18 betroffene Campingplätze in Cuxhaven seien zuvor informiert worden, dass Überprüfungen folgen werden. Auch bezogen auf Baugenehmigungen. Auf einer Infoveranstaltung Ende Juni wurde das Thema Brandschutz ebenfalls thematisiert. "Die Verfahren zum Brandschutz und zur Rechtslage bei den bauaufsichtlichen Vorgaben auf den einzelnen Campingplätzen laufen aktuell noch", so Kolbenstetter. Ausführliche Informationen gebe es daher bislang nicht, zumindest nicht für die Öffentlichkeit. Diesen Standpunkt vertritt auch der neu gegründete Verein "Campingplatz-Betreiber Cuxhaven", der aktuell die Inhaber-Interessen von rund 70 Prozent der städtischen Campingplätze gegenüber den neuen Brandschutzvorgaben vertritt: "Wir sind momentan mitten im Prozess. 
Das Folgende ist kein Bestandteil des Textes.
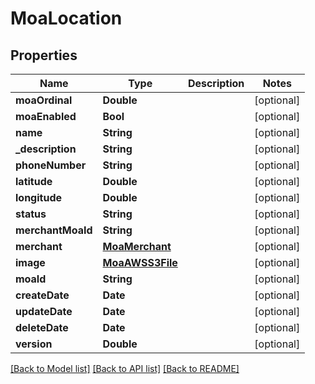 # MoaLocation

## Properties
Name | Type | Description | Notes
------------ | ------------- | ------------- | -------------
**moaOrdinal** | **Double** |  | [optional] 
**moaEnabled** | **Bool** |  | [optional] 
**name** | **String** |  | [optional] 
**_description** | **String** |  | [optional] 
**phoneNumber** | **String** |  | [optional] 
**latitude** | **Double** |  | [optional] 
**longitude** | **Double** |  | [optional] 
**status** | **String** |  | [optional] 
**merchantMoaId** | **String** |  | [optional] 
**merchant** | [**MoaMerchant**](MoaMerchant.md) |  | [optional] 
**image** | [**MoaAWSS3File**](MoaAWSS3File.md) |  | [optional] 
**moaId** | **String** |  | [optional] 
**createDate** | **Date** |  | [optional] 
**updateDate** | **Date** |  | [optional] 
**deleteDate** | **Date** |  | [optional] 
**version** | **Double** |  | [optional] 

[[Back to Model list]](../README.md#documentation-for-models) [[Back to API list]](../README.md#documentation-for-api-endpoints) [[Back to README]](../README.md)


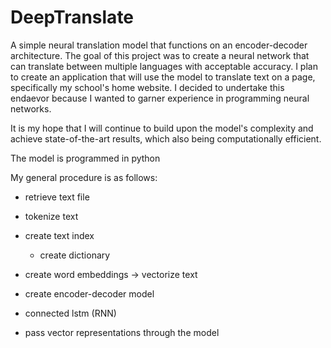 # DeepTranslate

A simple neural translation model that functions on an encoder-decoder architecture. The goal of this project was to create a neural network that can translate between multiple languages with acceptable accuracy. I plan to create an application that will use the model to translate text on a page, specifically my school's home website. I decided to undertake this endaevor because I wanted to garner experience in programming neural networks.

It is my hope that I will continue to build upon the model's complexity and achieve state-of-the-art results, which also being computationally efficient.

The model is programmed in python

My general procedure is as follows:

* retrieve text file
* tokenize text
* create text index
  * create dictionary
* create word embeddings -> vectorize text


* create encoder-decoder model
 *  connected lstm (RNN)
 * pass vector representations through the model
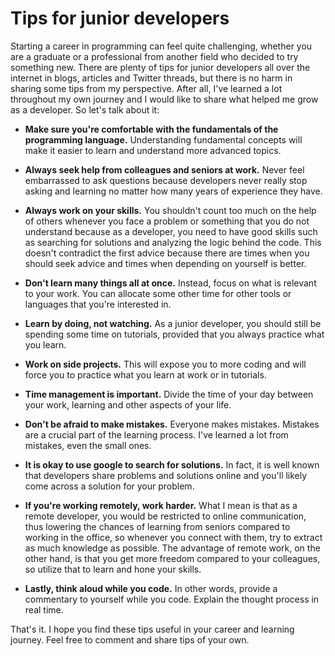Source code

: # Tips for junior developers

Starting a career in programming can feel quite challenging, whether you are a graduate or a professional from another field who decided to try something new. There are plenty of tips for junior developers all over the internet in blogs, articles and Twitter threads, but there is no harm in sharing some tips from my perspective. After all, I've learned a lot throughout my own journey and I would like to share what helped me grow as a developer. So let's talk about it:

- **Make sure you're comfortable with the fundamentals of the programming language.** Understanding fundamental concepts will make it easier to learn and understand more advanced topics.

- **Always seek help from colleagues and seniors at work.** Never feel embarrassed to ask questions because developers never really stop asking and learning no matter how many years of experience they have.

- **Always work on your skills.** You shouldn't count too much on the help of others whenever you face a problem or something that you do not understand because as a developer, you need to have good skills such as searching for solutions and analyzing the logic behind the code. This doesn't contradict the first advice because there are times when you should seek advice and times when depending on yourself is better.

- **Don't learn many things all at once.** Instead, focus on what is relevant to your work. You can allocate some other time for other tools or languages that you're interested in.

- **Learn by doing, not watching.** As a junior developer, you should still be spending some time on tutorials, provided that you always practice what you learn.

- **Work on side projects.** This will expose you to more coding and will force you to practice what you learn at work or in tutorials.

- **Time management is important.** Divide the time of your day between your work, learning and other aspects of your life.

- **Don't be afraid to make mistakes.** Everyone makes mistakes. Mistakes are a crucial part of the learning process. I've learned a lot from mistakes, even the small ones.

- **It is okay to use google to search for solutions.** In fact, it is well known that developers share problems and solutions online and you'll likely come across a solution for your problem.

- **If you're working remotely, work harder.** What I mean is that as a remote developer, you would be restricted to online communication, thus lowering the chances of learning from seniors compared to working in the office, so whenever you connect with them, try to extract as much knowledge as possible. The advantage of remote work, on the other hand, is that you get more freedom compared to your colleagues, so utilize that to learn and hone your skills.

- **Lastly, think aloud while you code.** In other words, provide a commentary to yourself while you code. Explain the thought process in real time.

That's it. I hope you find these tips useful in your career and learning journey. Feel free to comment and share tips of your own.
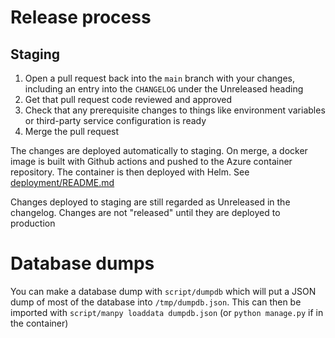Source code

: # Release process

## Staging

1. Open a pull request back into the `main` branch with your changes, including an entry into the `CHANGELOG` under the Unreleased heading
1. Get that pull request code reviewed and approved
1. Check that any prerequisite changes to things like environment variables or third-party service configuration is ready
1. Merge the pull request

The changes are deployed automatically to staging. On merge, a docker image is built with Github actions and pushed to
the Azure container repository. The container is then deployed with Helm. See [deployment/README.md]()

Changes deployed to staging are still regarded as Unreleased in the changelog. Changes are not "released" until they are
deployed to production

# Database dumps

You can make a database dump with `script/dumpdb` which will put a JSON dump of most of the database into `/tmp/dumpdb.json`.
This can then be imported with `script/manpy loaddata dumpdb.json` (or `python manage.py` if in the container)
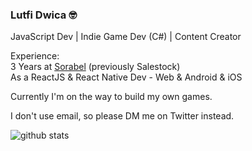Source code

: 
### Lutfi Dwica 🤓
JavaScript Dev | Indie Game Dev (C#) | Content Creator

Experience:   
3 Years at [Sorabel](https://sorabel.com) (previously Salestock)  
As a ReactJS & React Native Dev - Web & Android & iOS

Currently I'm on the way to build my own games.

I don't use email, so please DM me on Twitter instead.

![github stats](https://github-readme-stats.vercel.app/api?username=dwicao&show_icons=true)
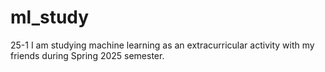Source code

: # ml_study
25-1 I am studying machine learning as an extracurricular activity with my friends during Spring 2025 semester. 

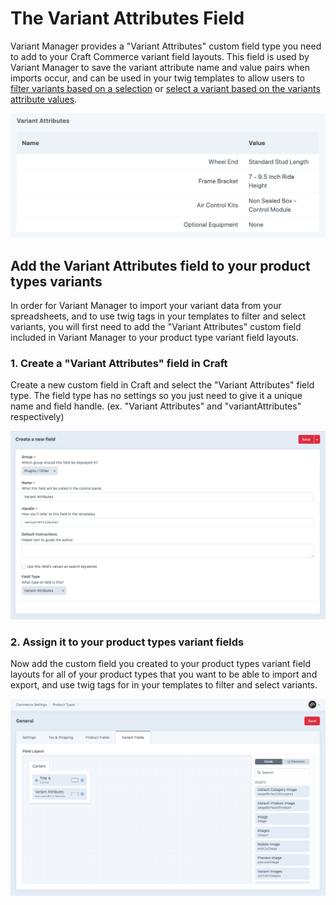 # The Variant Attributes Field

Variant Manager provides a "Variant Attributes" custom field type you need to add to your Craft Commerce variant field
layouts. This field is used by Variant Manager to save the variant attribute name and value pairs when imports occur,
and can be used in your twig templates to allow users to
[filter variants based on a selection](../recipes/variant-filter.md) or
[select a variant based on the variants attribute values](../recipes/variant-switcher.md).

![Screenshot](../../resources/img/field-display.png)

## Add the Variant Attributes field to your product types variants

In order for Variant Manager to import your variant data from your spreadsheets, and to use twig tags in your templates
to filter and select variants, you will first need to add the "Variant Attributes" custom field included in Variant
Manager to your product type variant field layouts.

### 1. Create a "Variant Attributes" field in Craft

Create a new custom field in Craft and select the "Variant Attributes" field type. The field type has no settings so you
just need to give it a unique name and field handle. (ex. "Variant Attributes" and "variantAttributes" respectively)

![Screenshot](../../resources/img/field-new.png)

### 2. Assign it to your product types variant fields

Now add the custom field you created to your product types variant field layouts for all of your product types that you
want to be able to import and export, and use twig tags for in your templates to filter and select variants.

![Screenshot](../../resources/img/field-add.png)

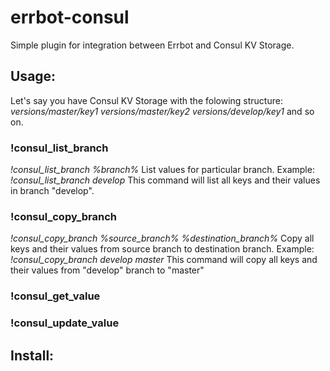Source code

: # errbot-consul
Simple plugin for integration between Errbot and Consul KV Storage.

## Usage:
Let's say you have Consul KV Storage with the folowing structure:
*versions/master/key1*
*versions/master/key2*
*versions/develop/key1*
and so on.

### !consul_list_branch
*!consul_list_branch %branch%*
List values for particular branch.
Example: *!consul_list_branch develop*
This command will list all keys and their values in branch "develop".

### !consul_copy_branch
*!consul_copy_branch %source_branch% %destination_branch%*
Copy all keys and their values from source branch to destination branch.
Example: *!consul_copy_branch develop master*
This command will copy all keys and their values from "develop" branch to "master"

### !consul_get_value

### !consul_update_value

## Install:
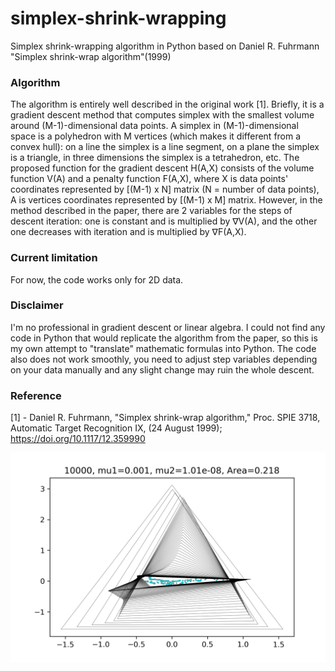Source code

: # simplex-shrink-wrapping
Simplex shrink-wrapping algorithm in Python based on Daniel R. Fuhrmann "Simplex shrink-wrap algorithm"(1999)

### Algorithm

The algorithm is entirely well described in the original work [1]. Briefly, it is a gradient descent method that computes simplex with the smallest volume around (M-1)-dimensional data points. A simplex in
(M-1)-dimensional space is a polyhedron with M vertices (which makes it different from a convex hull): on a line the simplex is a line segment, on a plane the simplex is a triangle, in three dimensions the simplex is a tetrahedron, etc.
The proposed function for the gradient descent H(A,X) consists of the volume function V(A) and a penalty function F(A,X), where X is data points' coordinates represented by [(M-1) x N] matrix (N = number of data points), A is vertices coordinates represented by [(M-1) x M] matrix. However, in the method described in the paper, there are 2 variables for the steps of descent iteration: one is constant and is multiplied by ∇V(A), and the other one decreases with iteration and is multiplied by ∇F(A,X).

### Current limitation
For now, the code works only for 2D data.

### Disclaimer
I'm no professional in gradient descent or linear algebra. I could not find any code in Python that would replicate the algorithm from the paper, so this is my own attempt to "translate" mathematic formulas into Python. The code also does not work smoothly, you need to adjust step variables depending on your data manually and any slight change may ruin the whole descent.


### Reference
[1] - Daniel R. Fuhrmann, "Simplex shrink-wrap algorithm," Proc. SPIE 3718, Automatic Target Recognition IX, (24 August 1999); https://doi.org/10.1117/12.359990


![alt text](https://github.com/RomanAkhmetshyn/simplex-shrink-wrapping/blob/main/example.png?raw=true)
Stadtordnungsamt und Feuerwehr

Das Stadtordnungsamt und die Berufsfeuerwehr Cuxhaven haben sich die Plätze angeschaut. Es gibt je nach Platz unterschiedliche Aspekte, die beleuchtet werden müssen", so Kassenwart Sönke Arendt. "Wir werden natürlich alles dafür tun, dass nach Möglichkeit so wenig Parzellen wie möglich verloren gehen. Jedoch können wir das aktuell noch nicht absehen." In Reaktion auf die Überprüfungen verschickten einige Betreiber, Kündigungen an Camper zu versenden. Als Absicherung, falls Umbaumaßnahmen notwendig werden. Inzwischen sollen diese teilweise wieder zurück genommen sein, mündlich. Empfehlung des Vereins: "Suchen sie das Gespräch mit ihrem Platzwart."